A Differentially Private Weighted Empirical Risk Minimization Procedure and its Application to Outcome Weighted Learning

TL;DR

This paper introduces the first differentially private algorithm for weighted empirical risk minimization (wERM), enabling privacy-preserving personalized treatment models like outcome weighted learning (OWL) with strong theoretical guarantees and practical effectiveness.

Contribution

It develops a novel DP-wERM algorithm applicable to weighted ERM, extending privacy-preserving methods to personalized treatment learning including OWL.

Findings

DP-wERM achieves theoretical privacy guarantees.

Models trained with DP-wERM maintain strong predictive performance.
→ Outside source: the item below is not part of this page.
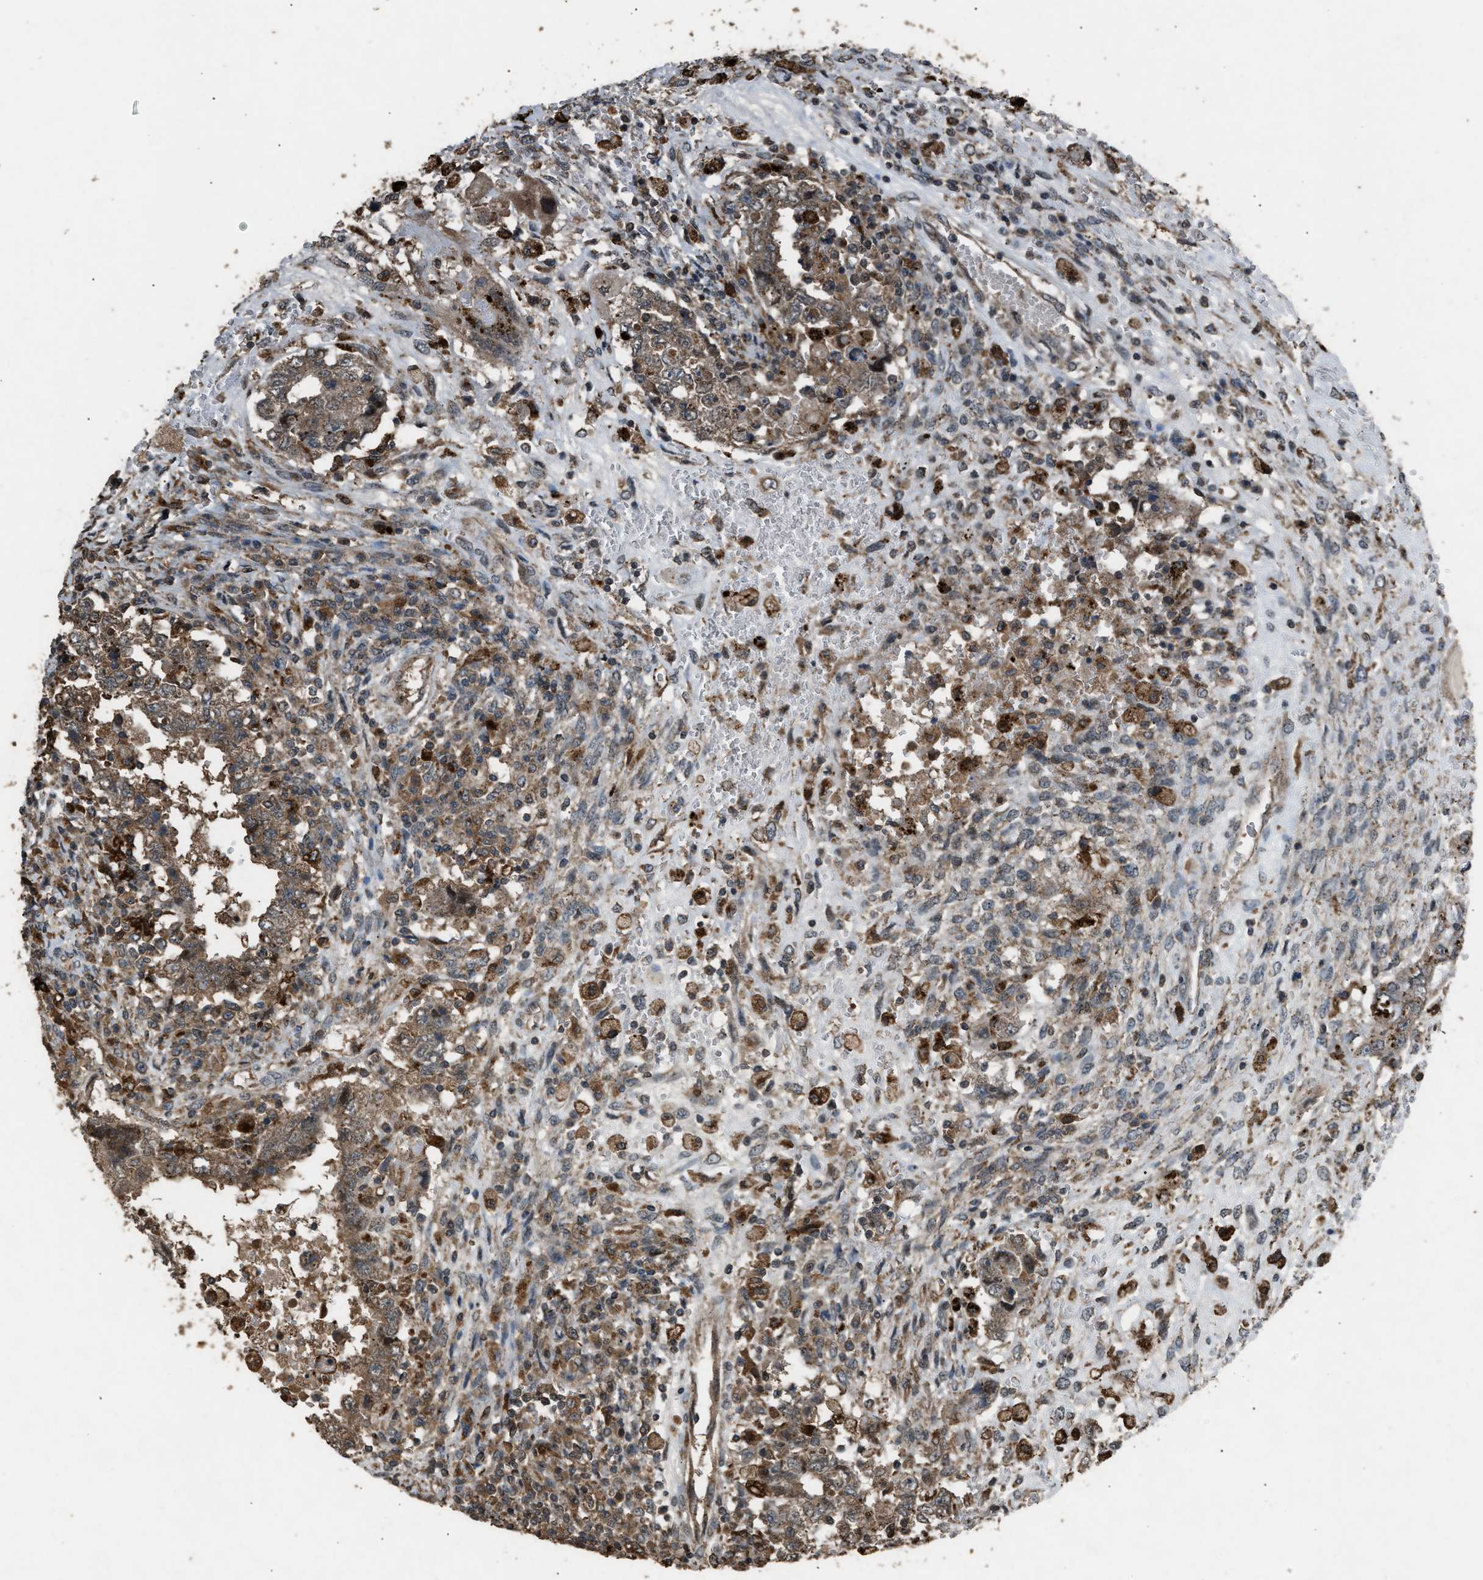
{"staining": {"intensity": "moderate", "quantity": ">75%", "location": "cytoplasmic/membranous"}, "tissue": "testis cancer", "cell_type": "Tumor cells", "image_type": "cancer", "snomed": [{"axis": "morphology", "description": "Carcinoma, Embryonal, NOS"}, {"axis": "topography", "description": "Testis"}], "caption": "High-power microscopy captured an immunohistochemistry (IHC) image of testis cancer, revealing moderate cytoplasmic/membranous staining in about >75% of tumor cells. (DAB IHC, brown staining for protein, blue staining for nuclei).", "gene": "PSMD1", "patient": {"sex": "male", "age": 26}}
Empirical results confirm feasibility in clinical settings.

Abstract

It is common practice to use data containing personal information to build predictive models in the framework of empirical risk minimization (ERM). While these models can be highly accurate in prediction, sharing the results from these models trained on sensitive data may be susceptible to privacy attacks. Differential privacy (DP) is an appealing framework for addressing such data privacy issues by providing mathematically provable bounds on the privacy loss incurred when releasing information from sensitive data. Previous work has primarily concentrated on applying DP to unweighted ERM. We consider weighted ERM (wERM), an important generalization, where each individual's contribution to the objective function can be assigned varying weights. We propose the first differentially private algorithm for general wERM, with theoretical DP guarantees. Extending the existing DP-ERM procedures to wERM creates a pathway for deriving privacy-preserving learning methods for individualized treatment rules, including the popular outcome weighted learning (OWL). We evaluate the performance of the DP-wERM framework applied to OWL in both simulation studies and in a real clinical trial. All empirical results demonstrate the feasibility of training OWL models via wERM with DP guarantees while maintaining sufficiently robust model performance, providing strong evidence for the practicality of implementing the proposed privacy-preserving OWL procedure in real-world scenarios involving sensitive data.